** Opening Data in this exercise block **

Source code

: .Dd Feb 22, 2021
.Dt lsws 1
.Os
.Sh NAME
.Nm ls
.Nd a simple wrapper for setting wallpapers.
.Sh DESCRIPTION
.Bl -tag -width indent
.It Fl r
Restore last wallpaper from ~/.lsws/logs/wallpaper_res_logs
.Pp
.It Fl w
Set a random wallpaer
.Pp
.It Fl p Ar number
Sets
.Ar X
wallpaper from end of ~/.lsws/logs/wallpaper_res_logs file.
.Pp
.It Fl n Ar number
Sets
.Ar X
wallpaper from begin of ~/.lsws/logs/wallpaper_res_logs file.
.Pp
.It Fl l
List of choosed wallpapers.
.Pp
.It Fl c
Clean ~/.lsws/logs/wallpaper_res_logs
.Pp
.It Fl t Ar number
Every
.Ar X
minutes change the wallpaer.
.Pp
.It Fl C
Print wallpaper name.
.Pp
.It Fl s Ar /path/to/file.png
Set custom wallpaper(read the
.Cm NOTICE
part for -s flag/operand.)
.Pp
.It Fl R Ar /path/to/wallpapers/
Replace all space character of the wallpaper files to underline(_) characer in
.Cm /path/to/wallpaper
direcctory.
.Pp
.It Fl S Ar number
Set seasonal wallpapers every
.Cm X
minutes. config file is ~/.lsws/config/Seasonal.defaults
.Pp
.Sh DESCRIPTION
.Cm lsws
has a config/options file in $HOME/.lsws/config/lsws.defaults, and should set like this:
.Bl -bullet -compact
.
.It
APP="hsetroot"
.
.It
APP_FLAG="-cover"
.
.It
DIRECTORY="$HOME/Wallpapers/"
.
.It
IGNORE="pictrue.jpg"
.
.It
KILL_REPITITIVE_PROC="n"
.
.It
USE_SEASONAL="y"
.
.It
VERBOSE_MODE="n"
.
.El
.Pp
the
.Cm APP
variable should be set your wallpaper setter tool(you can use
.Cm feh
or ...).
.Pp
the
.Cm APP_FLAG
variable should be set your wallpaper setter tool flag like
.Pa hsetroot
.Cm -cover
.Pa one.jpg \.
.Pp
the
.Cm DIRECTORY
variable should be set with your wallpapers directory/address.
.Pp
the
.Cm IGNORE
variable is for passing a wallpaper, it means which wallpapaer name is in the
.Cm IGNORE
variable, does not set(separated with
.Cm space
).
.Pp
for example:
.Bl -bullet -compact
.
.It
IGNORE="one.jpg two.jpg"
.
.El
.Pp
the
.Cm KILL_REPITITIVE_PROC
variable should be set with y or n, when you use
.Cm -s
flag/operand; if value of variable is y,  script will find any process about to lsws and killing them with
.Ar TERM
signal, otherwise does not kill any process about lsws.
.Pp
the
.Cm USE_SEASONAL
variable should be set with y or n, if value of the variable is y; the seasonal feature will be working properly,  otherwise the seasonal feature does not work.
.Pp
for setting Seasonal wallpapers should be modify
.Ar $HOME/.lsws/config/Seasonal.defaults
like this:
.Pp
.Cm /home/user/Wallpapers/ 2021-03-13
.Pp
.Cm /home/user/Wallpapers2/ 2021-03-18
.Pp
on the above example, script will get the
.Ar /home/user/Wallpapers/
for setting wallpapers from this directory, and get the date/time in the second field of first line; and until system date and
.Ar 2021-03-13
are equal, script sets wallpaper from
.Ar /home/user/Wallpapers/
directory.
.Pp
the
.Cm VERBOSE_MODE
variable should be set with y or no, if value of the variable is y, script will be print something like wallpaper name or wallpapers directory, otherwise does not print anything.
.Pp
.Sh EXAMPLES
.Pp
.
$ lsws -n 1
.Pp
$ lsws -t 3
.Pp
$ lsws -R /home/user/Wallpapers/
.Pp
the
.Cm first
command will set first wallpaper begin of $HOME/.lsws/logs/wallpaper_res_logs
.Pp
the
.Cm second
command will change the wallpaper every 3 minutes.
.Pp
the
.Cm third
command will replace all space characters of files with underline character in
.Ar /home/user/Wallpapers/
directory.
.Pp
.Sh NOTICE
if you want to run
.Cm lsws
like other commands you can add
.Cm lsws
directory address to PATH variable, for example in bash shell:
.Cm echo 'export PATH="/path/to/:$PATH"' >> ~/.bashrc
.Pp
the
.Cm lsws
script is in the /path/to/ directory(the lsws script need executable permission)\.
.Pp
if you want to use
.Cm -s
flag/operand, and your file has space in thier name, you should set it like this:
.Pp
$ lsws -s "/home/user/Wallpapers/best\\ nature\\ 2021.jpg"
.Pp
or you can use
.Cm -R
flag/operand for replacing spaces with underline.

** Closing Data in this exercise block **

## Task to carry out
Print out the listing in full, exactly as it appears.

## Exercise response
Source code

: .Dd Feb 22, 2021
.Dt lsws 1
.Os
.Sh NAME
.Nm ls
.Nd a simple wrapper for setting wallpapers.
.Sh DESCRIPTION
.Bl -tag -width indent
.It Fl r
Restore last wallpaper from ~/.lsws/logs/wallpaper_res_logs
.Pp
.It Fl w
Set a random wallpaer
.Pp
.It Fl p Ar number
Sets
.Ar X
wallpaper from end of ~/.lsws/logs/wallpaper_res_logs file.
.Pp
.It Fl n Ar number
Sets
.Ar X
wallpaper from begin of ~/.lsws/logs/wallpaper_res_logs file.
.Pp
.It Fl l
List of choosed wallpapers.
.Pp
.It Fl c
Clean ~/.lsws/logs/wallpaper_res_logs
.Pp
.It Fl t Ar number
Every
.Ar X
minutes change the wallpaer.
.Pp
.It Fl C
Print wallpaper name.
.Pp
.It Fl s Ar /path/to/file.png
Set custom wallpaper(read the
.Cm NOTICE
part for -s flag/operand.)
.Pp
.It Fl R Ar /path/to/wallpapers/
Replace all space character of the wallpaper files to underline(_) characer in
.Cm /path/to/wallpaper
direcctory.
.Pp
.It Fl S Ar number
Set seasonal wallpapers every
.Cm X
minutes. config file is ~/.lsws/config/Seasonal.defaults
.Pp
.Sh DESCRIPTION
.Cm lsws
has a config/options file in $HOME/.lsws/config/lsws.defaults, and should set like this:
.Bl -bullet -compact
.
.It
APP="hsetroot"
.
.It
APP_FLAG="-cover"
.
.It
DIRECTORY="$HOME/Wallpapers/"
.
.It
IGNORE="pictrue.jpg"
.
.It
KILL_REPITITIVE_PROC="n"
.
.It
USE_SEASONAL="y"
.
.It
VERBOSE_MODE="n"
.
.El
.Pp
the
.Cm APP
variable should be set your wallpaper setter tool(you can use
.Cm feh
or ...).
.Pp
the
.Cm APP_FLAG
variable should be set your wallpaper setter tool flag like
.Pa hsetroot
.Cm -cover
.Pa one.jpg \.
.Pp
the
.Cm DIRECTORY
variable should be set with your wallpapers directory/address.
.Pp
the
.Cm IGNORE
variable is for passing a wallpaper, it means which wallpapaer name is in the
.Cm IGNORE
variable, does not set(separated with
.Cm space
).
.Pp
for example:
.Bl -bullet -compact
.
.It
IGNORE="one.jpg two.jpg"
.
.El
.Pp
the
.Cm KILL_REPITITIVE_PROC
variable should be set with y or n, when you use
.Cm -s
flag/operand; if value of variable is y,  script will find any process about to lsws and killing them with
.Ar TERM
signal, otherwise does not kill any process about lsws.
.Pp
the
.Cm USE_SEASONAL
variable should be set with y or n, if value of the variable is y; the seasonal feature will be working properly,  otherwise the seasonal feature does not work.
.Pp
for setting Seasonal wallpapers should be modify
.Ar $HOME/.lsws/config/Seasonal.defaults
like this:
.Pp
.Cm /home/user/Wallpapers/ 2021-03-13
.Pp
.Cm /home/user/Wallpapers2/ 2021-03-18
.Pp
on the above example, script will get the
.Ar /home/user/Wallpapers/
for setting wallpapers from this directory, and get the date/time in the second field of first line; and until system date and
.Ar 2021-03-13
are equal, script sets wallpaper from
.Ar /home/user/Wallpapers/
directory.
.Pp
the
.Cm VERBOSE_MODE
variable should be set with y or no, if value of the variable is y, script will be print something like wallpaper name or wallpapers directory, otherwise does not print anything.
.Pp
.Sh EXAMPLES
.Pp
.
$ lsws -n 1
.Pp
$ lsws -t 3
.Pp
$ lsws -R /home/user/Wallpapers/
.Pp
the
.Cm first
command will set first wallpaper begin of $HOME/.lsws/logs/wallpaper_res_logs
.Pp
the
.Cm second
command will change the wallpaper every 3 minutes.
.Pp
the
.Cm third
command will replace all space characters of files with underline character in
.Ar /home/user/Wallpapers/
directory.
.Pp
.Sh NOTICE
if you want to run
.Cm lsws
like other commands you can add
.Cm lsws
directory address to PATH variable, for example in bash shell:
.Cm echo 'export PATH="/path/to/:$PATH"' >> ~/.bashrc
.Pp
the
.Cm lsws
script is in the /path/to/ directory(the lsws script need executable permission)\.
.Pp
if you want to use
.Cm -s
flag/operand, and your file has space in thier name, you should set it like this:
.Pp
$ lsws -s "/home/user/Wallpapers/best\\ nature\\ 2021.jpg"
.Pp
or you can use
.Cm -R
flag/operand for replacing spaces with underline.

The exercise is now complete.